Dan Rains

No. 53
- Position: Linebacker

Personal information
- Born: April 26, 1956 (age 69) Rochester, Pennsylvania, U.S.
- Height: 6 ft 1 in (1.85 m)
- Weight: 224 lb (102 kg)

Career information
- High school: Hopewell (Pennsylvania)
- College: Cincinnati
- NFL draft: 1978: undrafted

Career history
- Philadelphia Eagles (1978)*; Chicago Bears (1982–1986);
- * Offseason and/or practice squad member only

Career NFL statistics
- Fumble recoveries: 2
- Stats at Pro Football Reference

= Dan Rains =

American football player (born 1956)

Daniel Paul Rains (born April 26, 1956) is an American former professional football player who was a linebacker for four seasons with the Chicago Bears of the National Football League (NFL).
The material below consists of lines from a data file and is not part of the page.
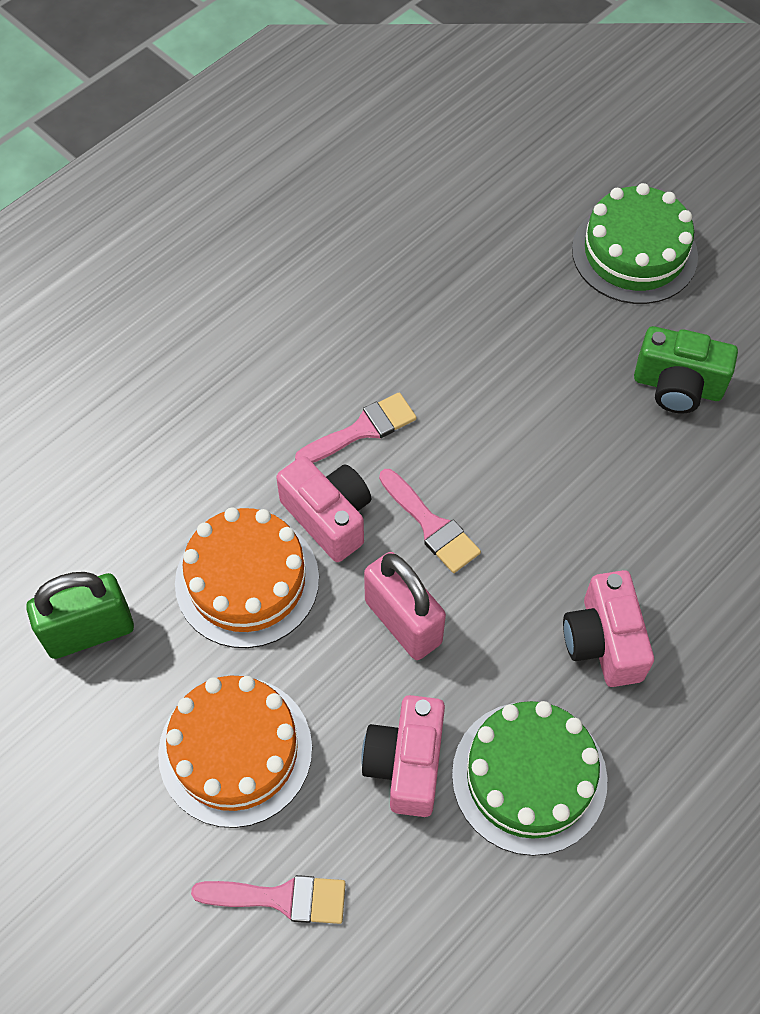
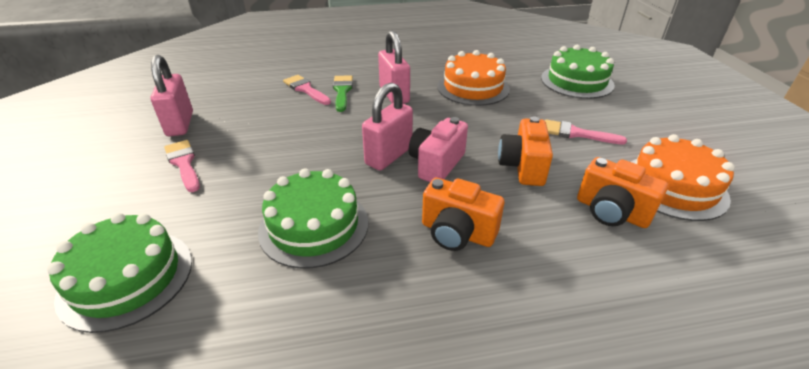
green brush: none = 0 -> [333,75,353,112] = 1
green cake: [452,701,608,856] [572,183,698,304] = 2 -> [47,213,192,333] [258,168,368,269] [541,45,615,99] = 3
green camera: [634,326,738,413] = 1 -> none = 0
green padlock: [26,572,134,659] = 1 -> none = 0
orange camera: none = 0 -> [422,178,504,251] [498,117,553,186] [577,157,668,228] = 3
pink camera: [276,456,372,562] [361,695,445,817] [563,570,654,687] = 3 -> [409,117,468,182] = 1
pink padlock: [364,552,446,660] = 1 -> [150,55,193,136] [362,83,413,171] [378,30,410,104] = 3

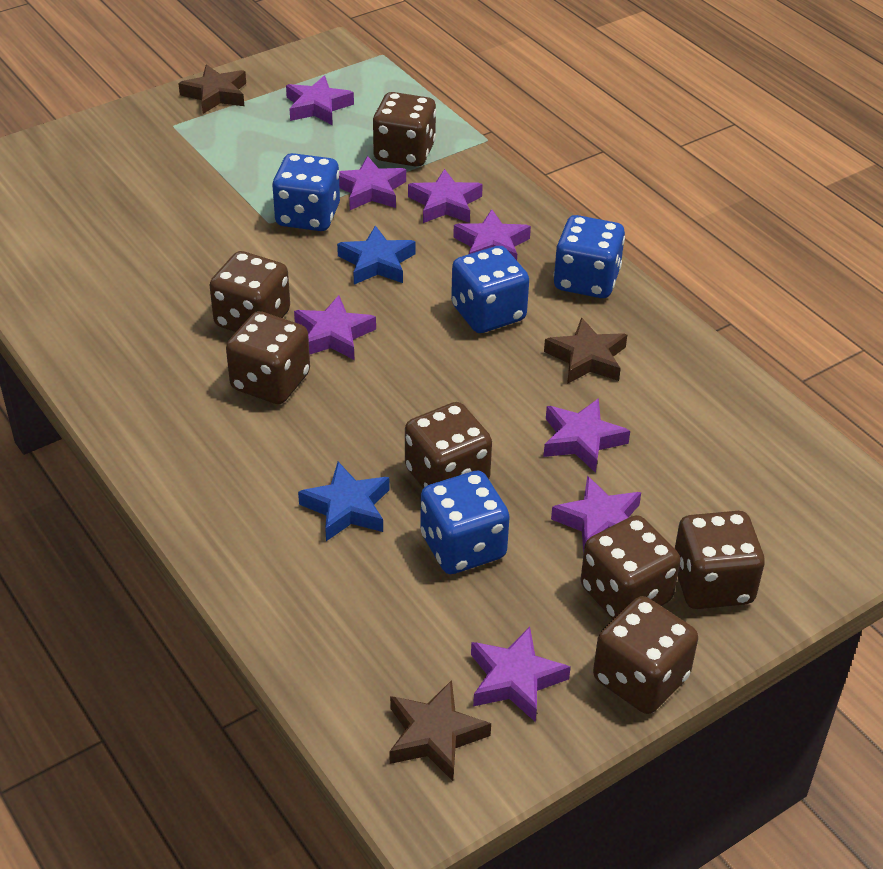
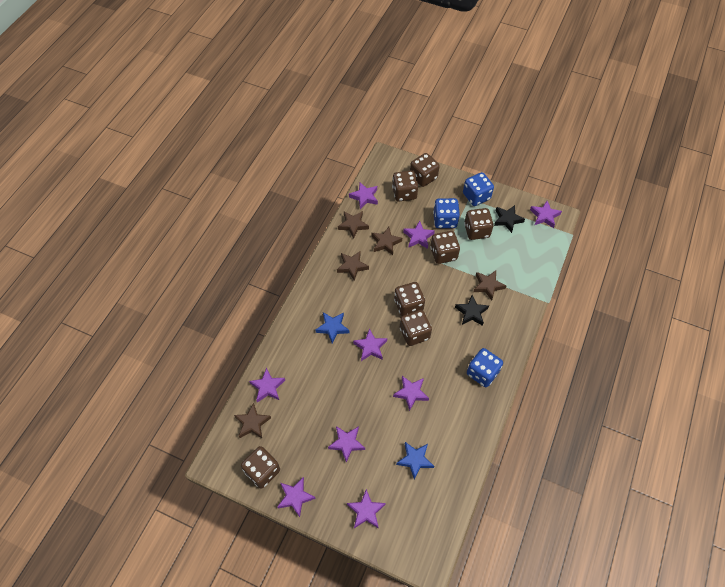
black star: none = 0 -> [455,295,489,326] [494,205,525,233] = 2
blue dice: [272,153,340,231] [420,471,510,574] [451,246,529,333] [554,215,625,298] = 4 -> [433,198,460,228] [463,172,494,206] [467,348,503,387] = 3
brown star: [178,64,246,114] [390,680,491,781] [544,317,627,384] = 3 -> [234,403,271,438] [337,251,369,281] [338,211,369,239] [371,227,402,255] [474,270,506,301] = 5
purple star: [286,75,354,125] [294,295,376,360] [339,156,406,210] [408,169,483,223] [453,209,531,260] [471,627,571,722] [543,398,630,473] [551,476,641,554] = 8 -> [249,368,285,403] [277,477,316,517] [328,426,365,462] [347,489,386,528] [349,182,378,209] [353,328,387,361] [393,376,429,411] [403,220,435,249] [530,201,562,228] = 9

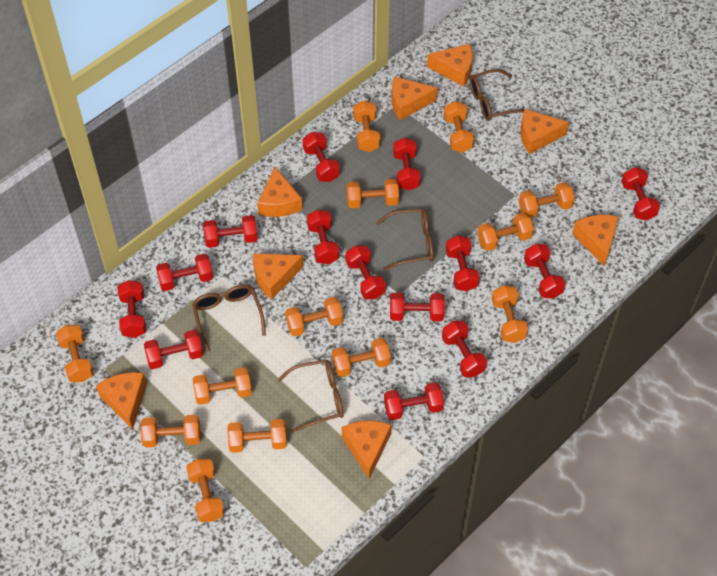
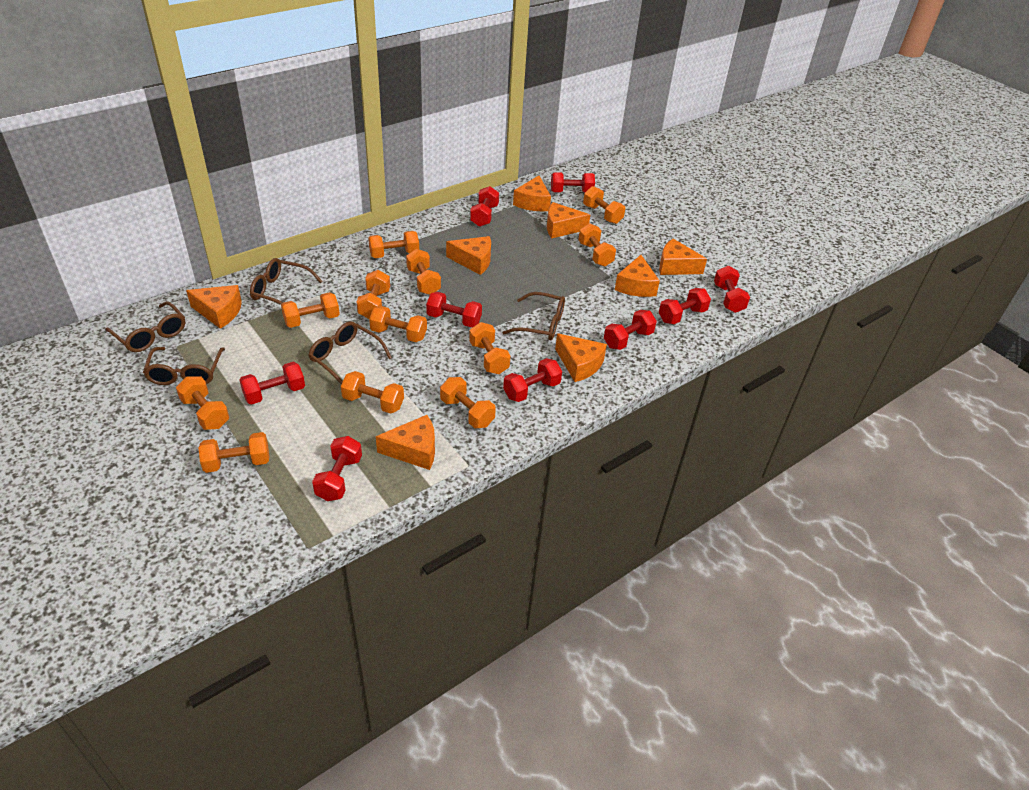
brown glasses: [192,285,266,352] [277,359,344,433] [376,209,434,270] [469,69,524,121] = 4 -> [105,301,185,352] [143,347,225,385] [250,258,323,305] [309,321,392,384] [502,292,565,340] = 5
orange dumbbell: [56,325,94,382] [140,415,201,448] [186,459,225,522] [193,367,252,405] [227,419,287,453] [285,297,343,336] [332,338,391,377] [347,179,399,208] [353,100,380,152] [444,101,474,153] [477,213,534,251] [492,285,528,343] [519,182,575,218] = 13 -> [176,376,229,430] [198,432,269,473] [281,292,340,328] [341,371,404,414] [357,270,390,319] [368,231,419,258] [369,306,427,342] [406,249,441,295] [440,377,496,428] [469,322,511,374] [578,223,616,267] [583,186,625,224] = 12
red dumbbell: [117,280,146,338] [144,330,203,369] [156,254,213,291] [203,215,258,248] [303,132,340,182] [307,210,339,264] [346,245,386,299] [384,382,444,420] [390,293,445,321] [393,138,421,190] [442,321,487,378] [446,235,480,291] [524,244,566,299] [621,167,660,221] = 14 -> [239,362,305,405] [312,436,362,501] [426,292,482,328] [470,186,499,227] [503,358,562,402] [551,173,595,193] [604,310,657,350] [659,288,711,324] [714,266,750,313] = 9

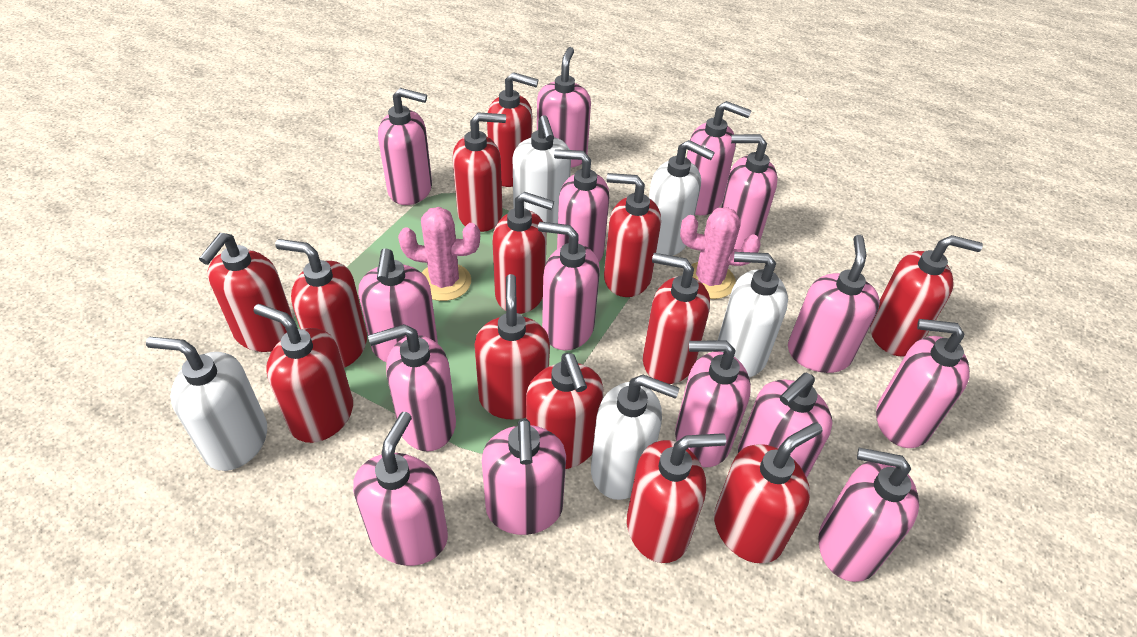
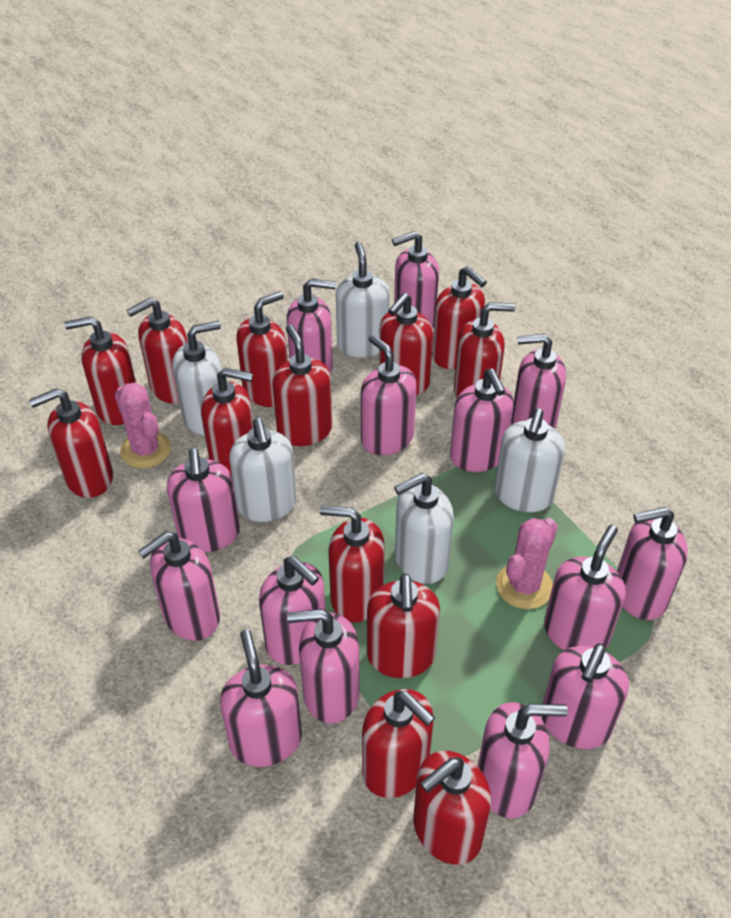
pink soap dispenser: [353,412,448,566] [358,248,438,363] [368,324,456,451] [378,88,432,205] [482,418,566,535] [537,47,591,167] [538,222,600,351] [554,149,609,262] [675,340,751,467] [687,101,752,215] [721,134,778,250] [738,373,832,478] [788,235,880,373] [819,448,919,582] [876,319,970,448] = 15 -> [138,531,220,641] [167,448,240,552] [220,630,302,767] [259,556,325,665] [286,279,336,374] [287,609,360,724] [361,334,417,455] [392,231,439,329] [450,369,514,472] [478,702,568,818] [511,334,566,429] [541,643,629,749] [544,525,626,650] [617,507,688,620] = 14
He played college football for the Cincinnati Bearcats. He was a member of the 1985 Chicago team that won Super Bowl XX following the 1985 NFL season. He was also a member of the "Shuffling Crew" in the video for "The Super Bowl Shuffle".

Rains was the fullback of fellow Hopewell teammate, Tony Dorsett of the Pittsburgh Panthers and Dallas Cowboys fame.